1982 was a banner year for Kathleen. She moved into the executive stratosphere at BAC—Pritchard with a promotion to Product Manager for Engineered Products. Her responsibilities included goal setting, cost analysis, purchasing, developing marketing plans and writing catalogues.
The most fulfilling day of all, though, was April 27, when Kathleen gave birth to Caitlin Veronica Atwater. There was a small setback in their birthing plans when Caitlin was breech. It made a Caesarian section necessary, but Fred was there by her side just the same. He was overwhelmed with awe the moment he first saw his daughter and quite pleased that his secret preference for a girl was satisfied.
After ten years of bad health, Kathleen’s father died before Caitlin was two years old. After forty years of marriage, Veronica Hunt was a widow. Her granddaughter was too young to understand the paroxysms of grief that swirled around her. Caitlin would be older before loss laid its lonely hand on her head.
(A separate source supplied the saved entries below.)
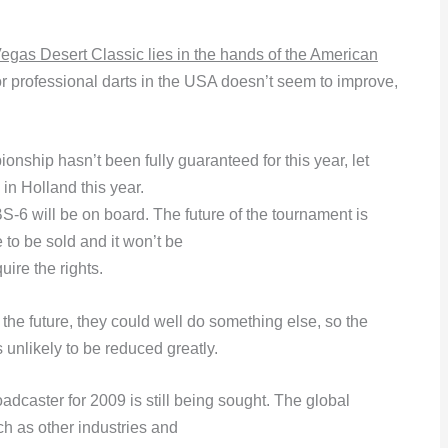
 Vegas Desert Classic lies in the hands of the American
for professional darts in the USA doesn’t seem to improve,
ship hasn’t been fully guaranteed for this year, let
 in Holland this year.
-6 will be on board. The future of the tournament is
 to be sold and it won’t be
uire the rights.
the future, they could well do something else, so the
 unlikely to be reduced greatly.
dcaster for 2009 is still being sought. The global
h as other industries and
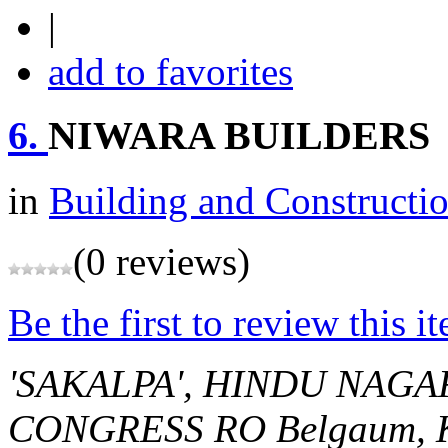
|
add to favorites
6.
NIWARA BUILDERS
in
Building and Constructi
(0 reviews)
Be the first to review this i
'SAKALPA', HINDU NAGA
CONGRESS RO
Belgaum, 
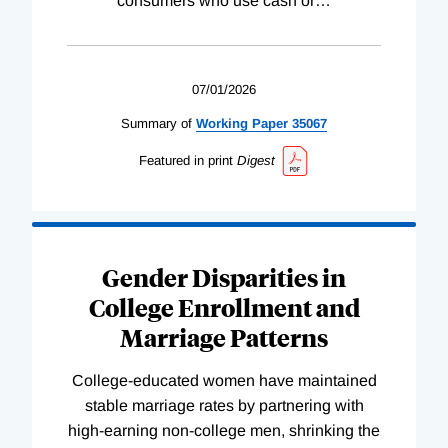
consumers who use cash or
…
07/01/2026
Summary of
Working
Paper
35067
Featured in print
Digest
Gender Disparities in
College Enrollment and
Marriage Patterns
College-educated women have maintained
stable marriage rates by partnering with
high-earning non-college men, shrinking the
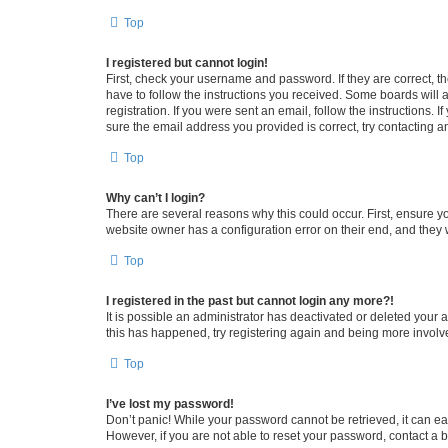
Top
I registered but cannot login!
First, check your username and password. If they are correct, 
have to follow the instructions you received. Some boards will a
registration. If you were sent an email, follow the instructions
sure the email address you provided is correct, try contacting a
Top
Why can’t I login?
There are several reasons why this could occur. First, ensure y
website owner has a configuration error on their end, and they w
Top
I registered in the past but cannot login any more?!
It is possible an administrator has deactivated or deleted your
this has happened, try registering again and being more involv
Top
I’ve lost my password!
Don’t panic! While your password cannot be retrieved, it can eas
However, if you are not able to reset your password, contact a b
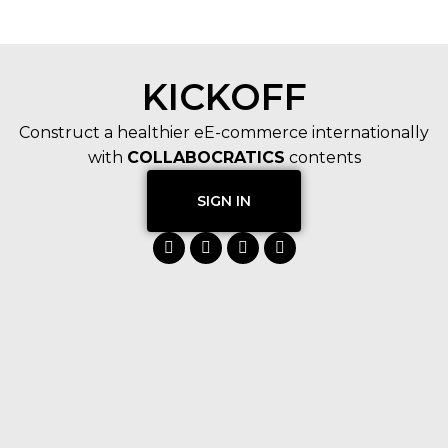
KICKOFF
Construct a healthier eE-commerce internationally
with
COLLABOCRATICS
contents
SIGN IN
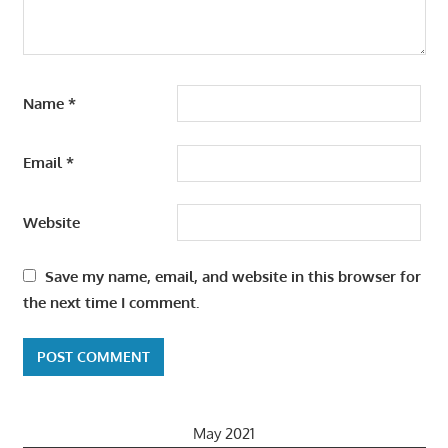
Name
*
Email
*
Website
Save my name, email, and website in this browser for
the next time I comment.
May 2021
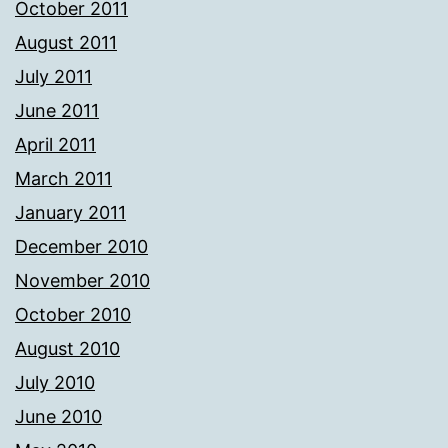
October 2011
August 2011
July 2011
June 2011
April 2011
March 2011
January 2011
December 2010
November 2010
October 2010
August 2010
July 2010
June 2010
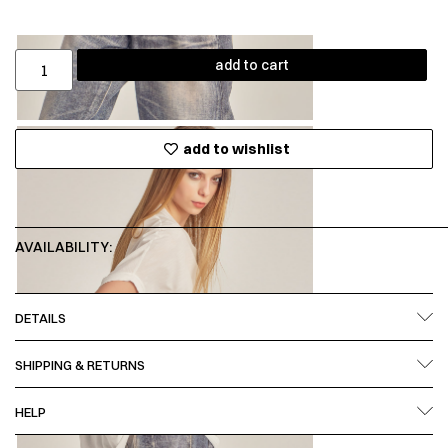
add to cart
add to wishlist
AVAILABILITY:
DETAILS
SHIPPING & RETURNS
HELP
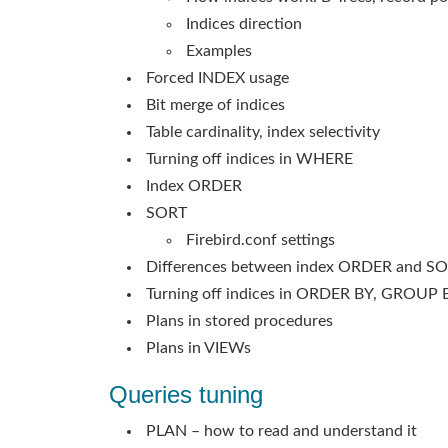
Indices direction
Examples
Forced INDEX usage
Bit merge of indices
Table cardinality, index selectivity
Turning off indices in WHERE
Index ORDER
SORT
Firebird.conf settings
Differences between index ORDER and S
Turning off indices in ORDER BY, GROUP 
Plans in stored procedures
Plans in VIEWs
Queries tuning
PLAN – how to read and understand it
While ambitious and purposeful in her career, Kathleen still made time to revel in the daughter she adored. Living in nearby Columbia, Maryland, the family often traveled to Washington, D.C. At a young age, Kathleen introduced Caitlin to the Smithsonian museums in the nation’s capital.
Caitlin and her mother’s favorites were the paintings of Mary Cassatt. Her frequent use of mother/dau
ghter themes in her work evoked emotion in both of them. Caitlin developed an early love of standing in a room filled with artwork and absorbing its power.
Each trip to D.C. ended with a ride on the carousel. The Smithsonian National Zoological Park, however, was the major source of magic and wonder. On one occasion, Caitlin and Kathleen stood entranced watching as a baby giraffe was born. They went to the gift shop that day and bought a breakfast plate and mug to commemorate the event. Every Mother’s Day, Caitlin would serve Kathleen’s breakfast with these mementoes.
In 1986, Fred was on the hunt for a new job. He got offers from a number of companies, including ones in Long Island, Philadelphia and Raleigh-Durham. It was an easy choice. The couple enjoyed the area when they attended Duke, so they headed back south to North Carolina.
Fred began his new position at GTE Government Systems right away. Kathleen took a break from her career to set up their new home in the Forest Hills neighborhood of Durham, and get to know the neighbors. The Atwaters also bought a sailboat. Kathleen shared Fred’s love of sailing and loved to drive down to Washington, North Carolina, and set sail down the Pamlico River to the Pamlico Sound and on to the Outer Banks.
Caitlin loved when her grandmother, Veronica Hunt, came to visit their new home. Her attachment to this grandparent was magnified by the similarities between Veronica and Kathleen. Both were quick-witted and their banter rocked any room with laughter. They displayed similar mannerisms and possessed a deep well of nurture. Whether Veronica lived in Pennsylvania or Virginia or Florida, she showed up for every one of her granddaughter’s birthday parties in addition to spending many weekends at Kathleen’s home. Caitlin grew up knowing that, like her mother, her grandmother would always be there for her.